What the task requires
Write out the listing below word for word, from start to finish, leaving out the pictures.

Input data

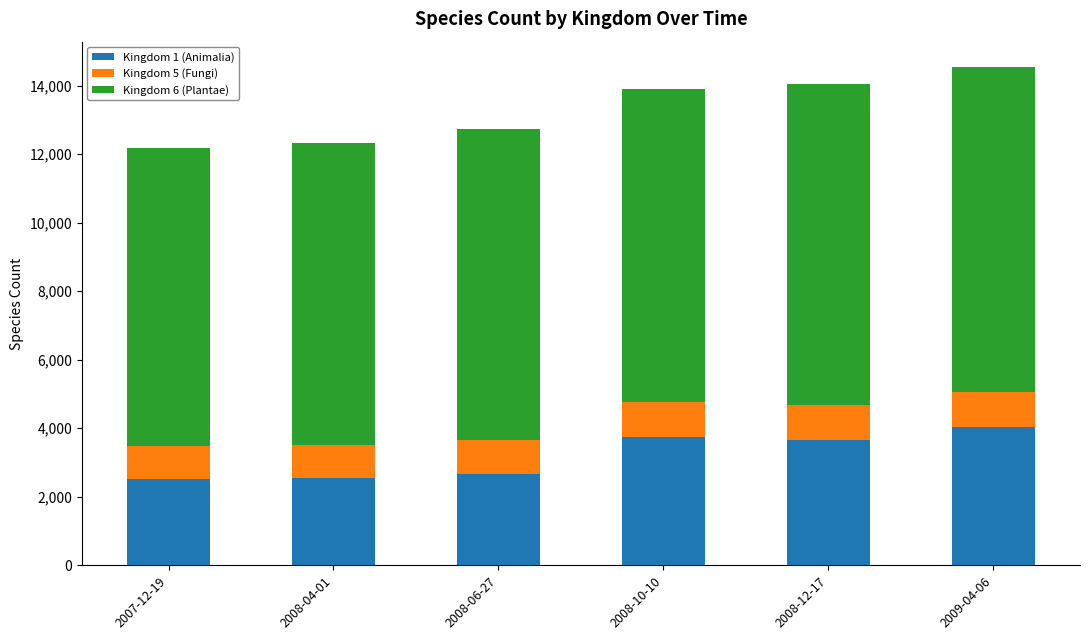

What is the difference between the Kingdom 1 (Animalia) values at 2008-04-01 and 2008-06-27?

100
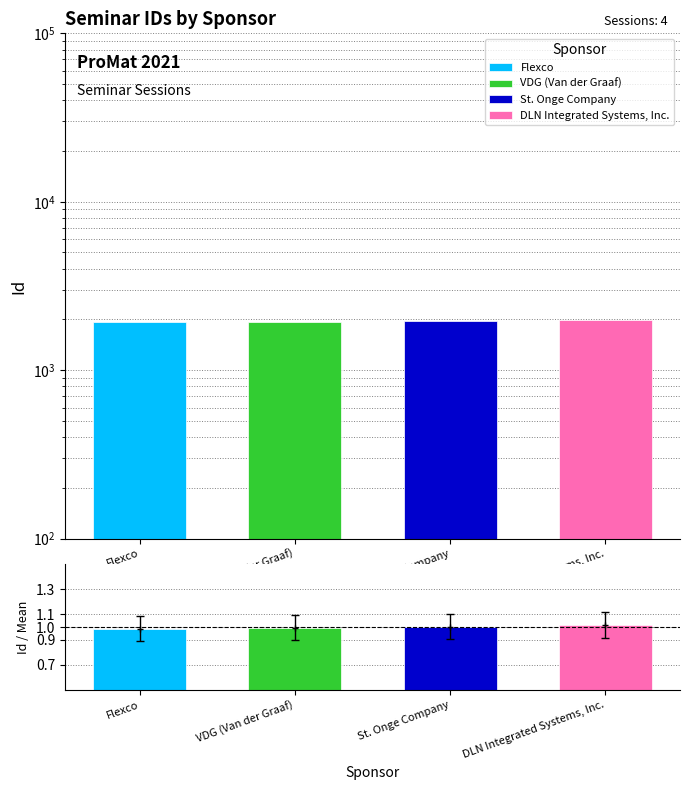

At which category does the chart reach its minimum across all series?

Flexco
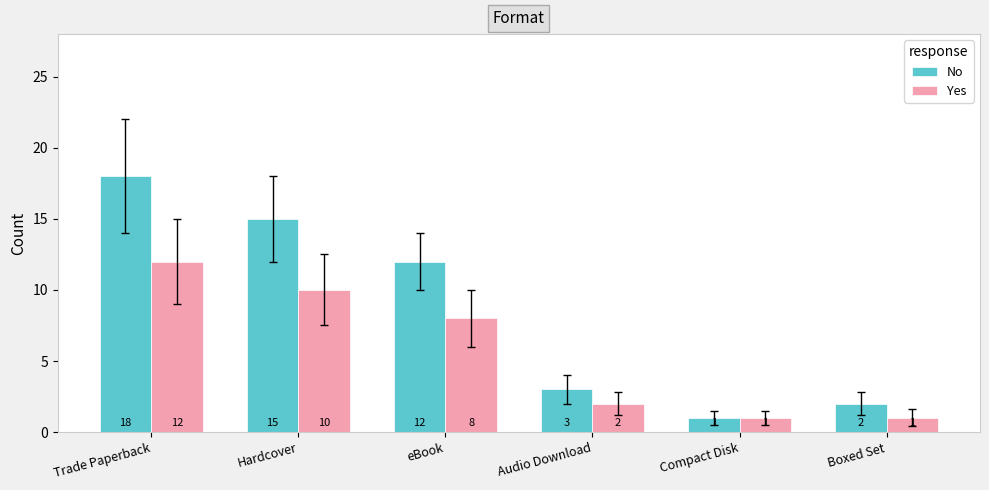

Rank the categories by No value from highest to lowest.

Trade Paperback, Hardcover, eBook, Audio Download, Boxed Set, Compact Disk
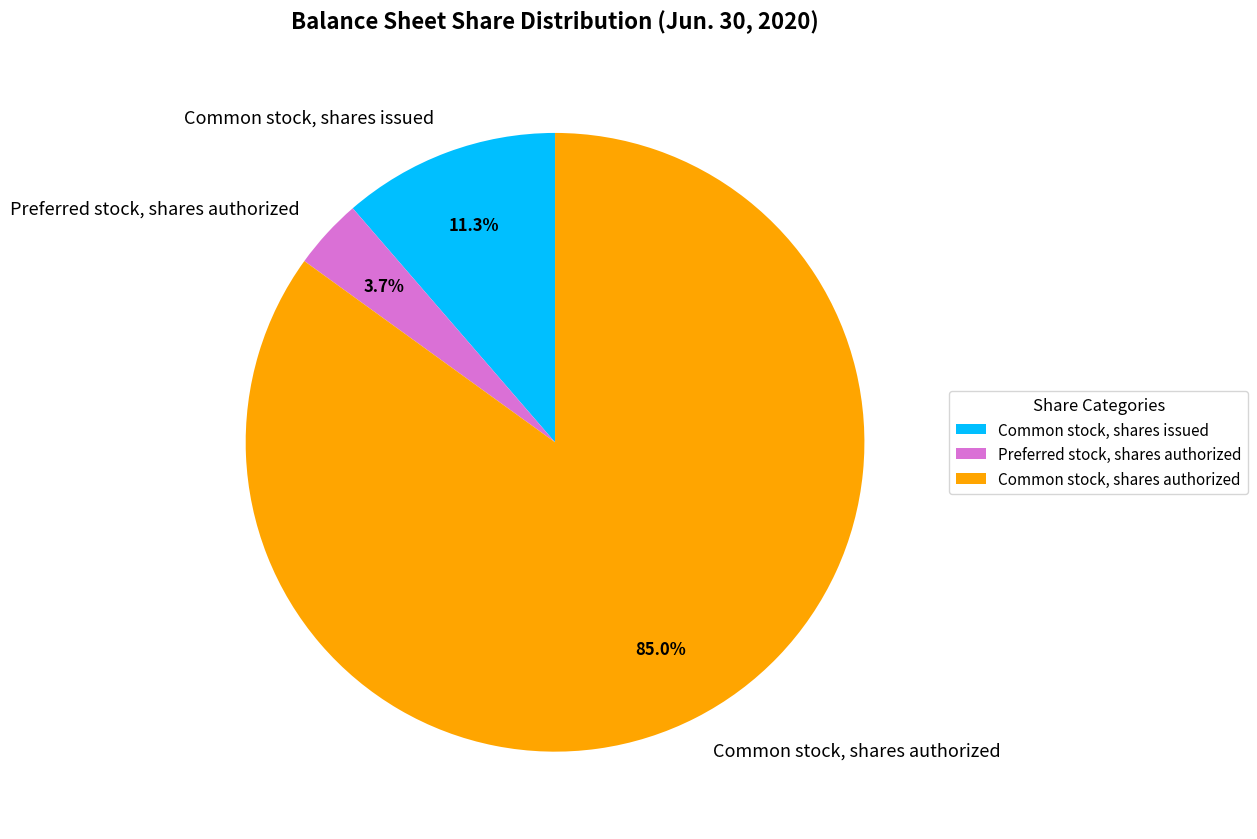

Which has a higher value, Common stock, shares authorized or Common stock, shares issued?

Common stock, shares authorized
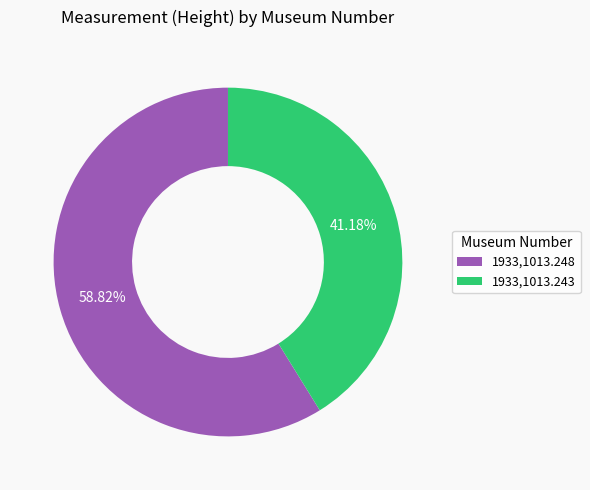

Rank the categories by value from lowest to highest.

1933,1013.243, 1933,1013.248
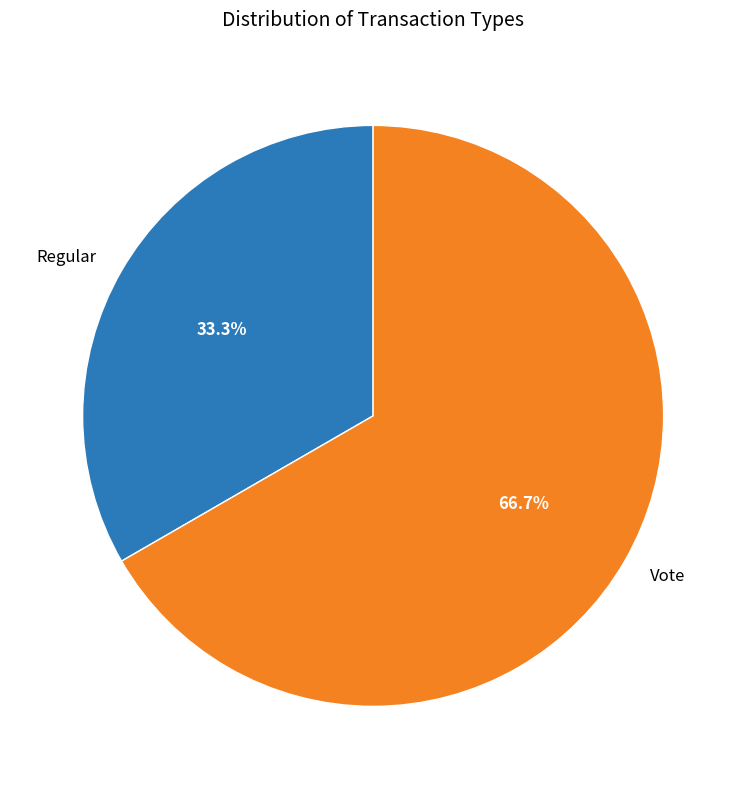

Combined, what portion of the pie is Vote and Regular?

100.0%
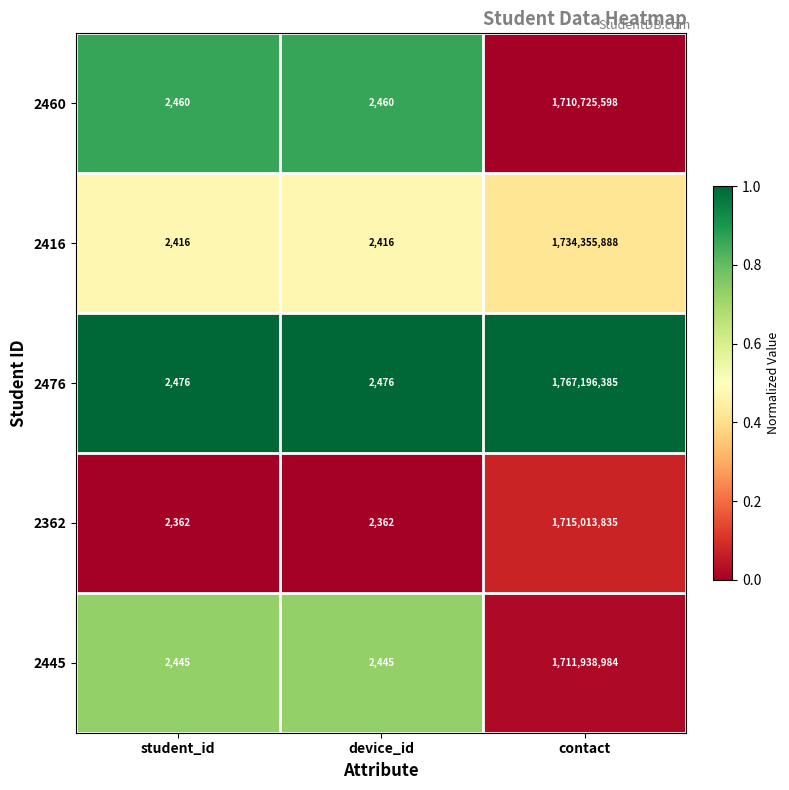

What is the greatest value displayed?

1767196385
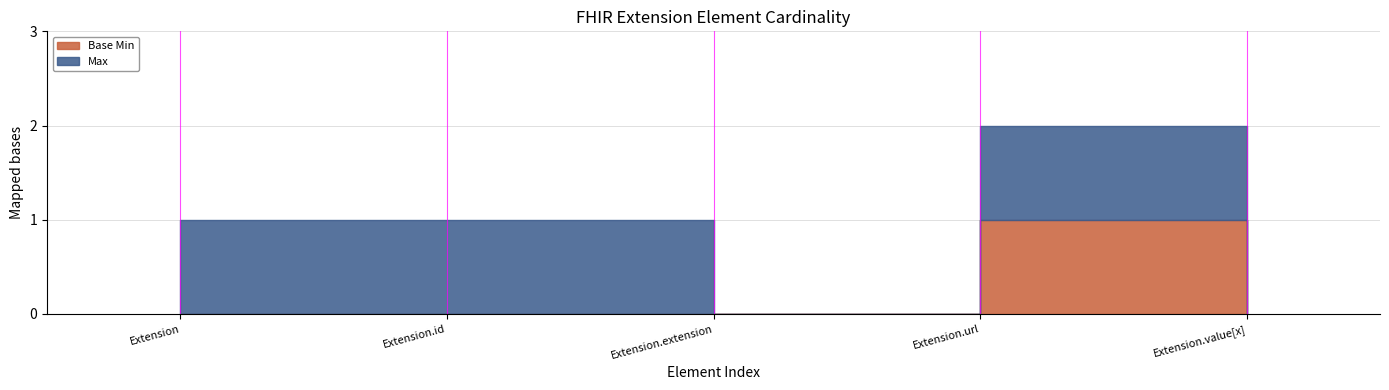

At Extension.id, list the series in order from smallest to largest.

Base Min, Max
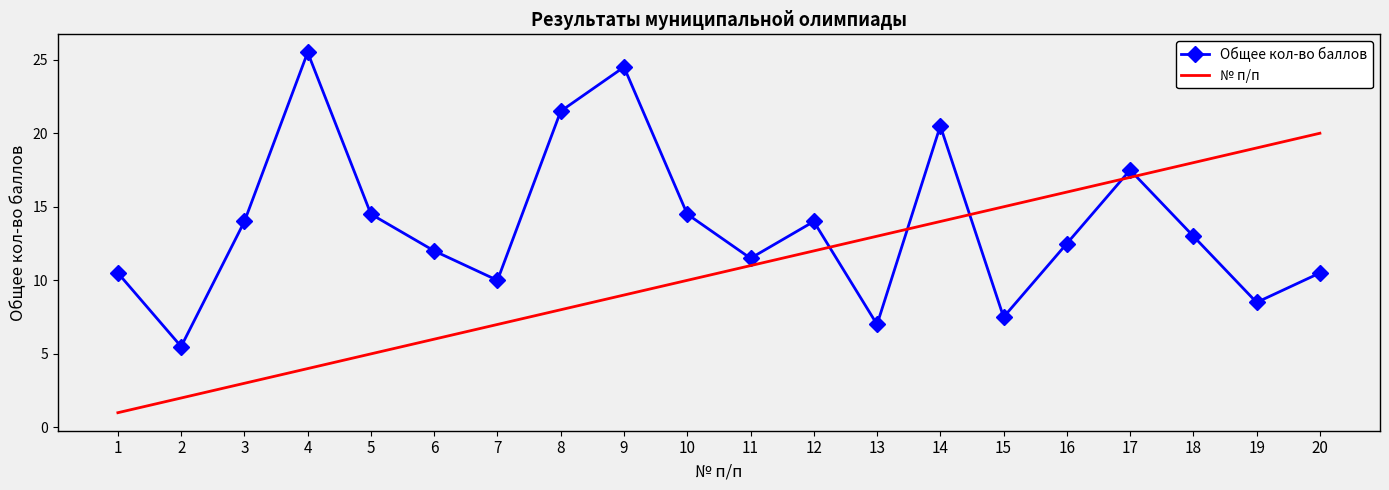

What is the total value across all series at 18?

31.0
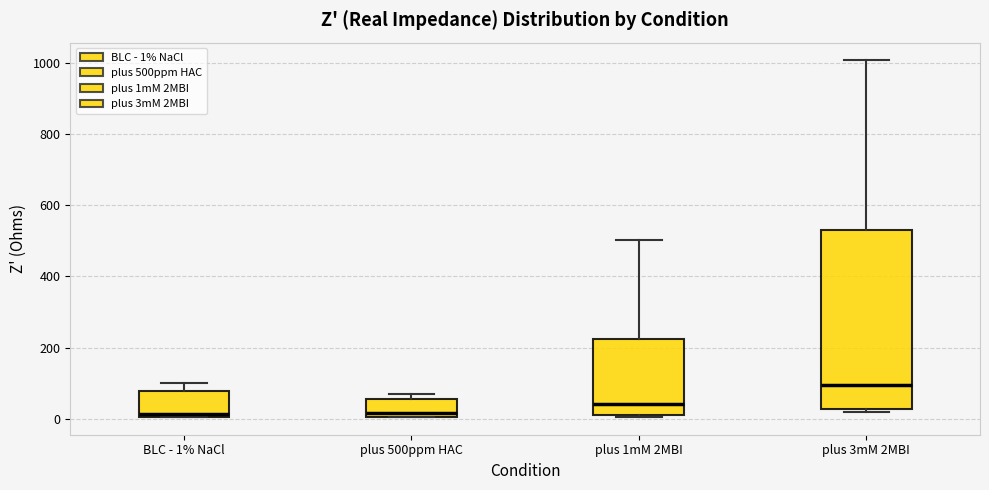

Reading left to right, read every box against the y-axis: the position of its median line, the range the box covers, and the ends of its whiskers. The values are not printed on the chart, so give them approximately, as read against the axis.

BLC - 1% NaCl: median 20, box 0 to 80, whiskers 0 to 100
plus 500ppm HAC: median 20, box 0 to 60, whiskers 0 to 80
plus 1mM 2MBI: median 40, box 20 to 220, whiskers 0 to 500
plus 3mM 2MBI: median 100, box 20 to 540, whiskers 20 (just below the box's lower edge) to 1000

Reply
What is the difference between the Kingdom 1 (Animalia) values at 2008-04-01 and 2008-06-27?

100

At which category does the chart reach its minimum across all series?

Flexco

Rank the categories by No value from highest to lowest.

Trade Paperback, Hardcover, eBook, Audio Download, Boxed Set, Compact Disk

Which has a higher value, Common stock, shares authorized or Common stock, shares issued?

Common stock, shares authorized

Rank the categories by value from lowest to highest.

1933,1013.243, 1933,1013.248

Combined, what portion of the pie is Vote and Regular?

100.0%

What is the greatest value displayed?

1767196385

At Extension.id, list the series in order from smallest to largest.

Base Min, Max

What is the total value across all series at 18?

31.0

Reading left to right, read every box against the y-axis: the position of its median line, the range the box covers, and the ends of its whiskers. The values are not printed on the chart, so give them approximately, as read against the axis.

BLC - 1% NaCl: median 20, box 0 to 80, whiskers 0 to 100
plus 500ppm HAC: median 20, box 0 to 60, whiskers 0 to 80
plus 1mM 2MBI: median 40, box 20 to 220, whiskers 0 to 500
plus 3mM 2MBI: median 100, box 20 to 540, whiskers 20 (just below the box's lower edge) to 1000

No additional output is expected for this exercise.